EJ: That’s a terrific question and I’ve got one of the foremost experts sitting right here in front of me, who’s been very passionate about this issue and who has not only researched it but has provided us with some very good data. And, yes, I have taken a look at the study. I think there are a couple of things to bring about. One is that it really depends on a number of factors. We have, for example, K Montessoris right now that function as a wonderful way in which we embrace the learning that starts early and keeps kids centered in the community. And I think the first issue to bring out is that, to the extent that anything enables students to be vested in a community, we have an opportunity for real growth and development and learning. Part of our challenge, if you look at the matrix of our city, actually of the district–not just Dallas, but the 16 jurisdictions that flow through it–you also have the challenge of where middle schools are located, where elementary schools are located, and where people are located. And right now part of the challenge in moving people around and in changing demographics is that we tend to lose kids from the feeder patterns as well as where they end up living because we don’t have a middle school that appropriately would be geographically a place where they can find a good balance transitioning from the elementary school to the middle school. So, yes, I think there is a lot of merit to wanting to keep kids in one place, and to help them make those transitions.

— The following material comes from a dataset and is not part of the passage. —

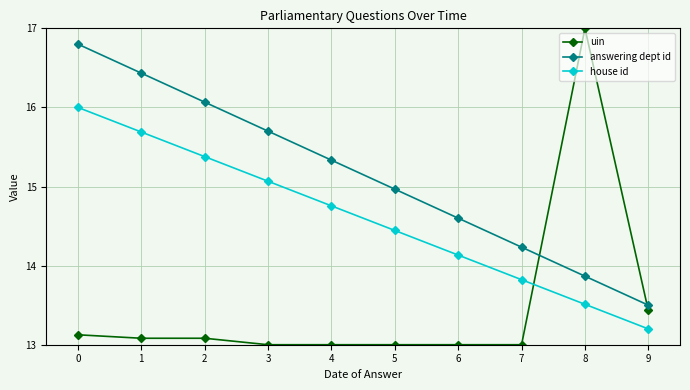

Which label corresponds to the largest value in the chart?

8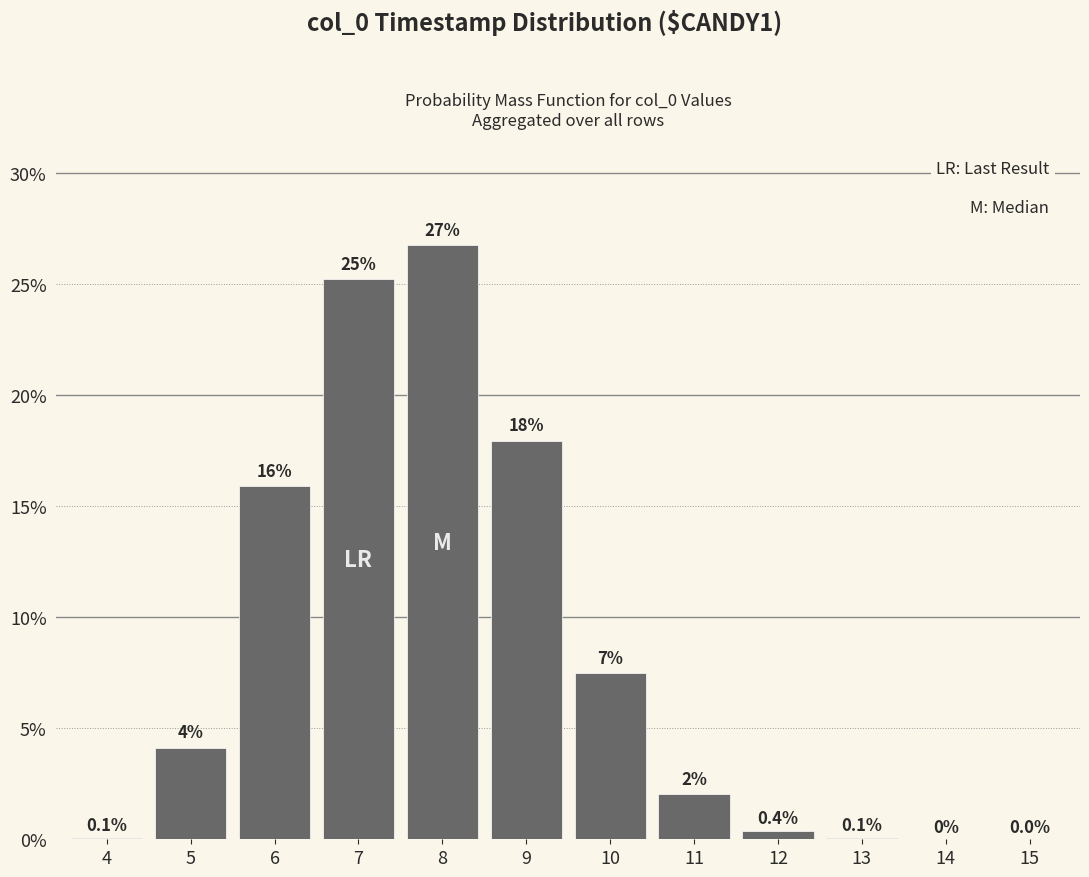

Between 11 and 15, which is larger?

11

The second thing I would say is we do have some creative programs in middle schools that do help kids get better traction. Marsh Middle School up in north Dallas has a tremendous relationship with the elementary schools, but, more importantly, has programs geared toward kids to keep them in school and also surrounds them with a very strong sense of community. So I think that, to the extent we can align our feeder patterns, starting with the high schools, going all the way back down to the elementary schools, we have an opportunity to do a much better job of serving our students more productively and also keeping them from dropping out. That alignment between the principals as well as the communities is a critical part of that, and that is another opportunity, or another innovation, that we could be looking at with respect to our current situation. But I do think there is a lot of merit, studies do say that we should consider taking it on, and I know with Dealey Montessori, for example, some very great results.
TR: Do you think the Mavericks signing Lamar Odom was a mistake?
DM: No, I don’t. I think he’ll come around.
TR: Okay, here’s your follow-up question. In light of the subpar performances of many DISD schools, would you consider cutting athletic budgets and shifting those funds to teacher salaries and math and science enrichment programs?
DM: I think we have to take a look at all of our spending priorities, but I think that one of the things that we really have to do to help deal with the budget gap is to involve the nonprofits and the businesses into our school system to help fill the gaps that are there both in terms of money and lack of parental involvement and parental engagement. I think when you look at the athletic budgets, there’s a lot more to being in school than just studying and studying the basic subjects, that part of being at a school, and part of the athletic program is to build school spirit and learn teamwork. I think I would take a look at it, but don’t think that I would automatically just cut that out from the bottom.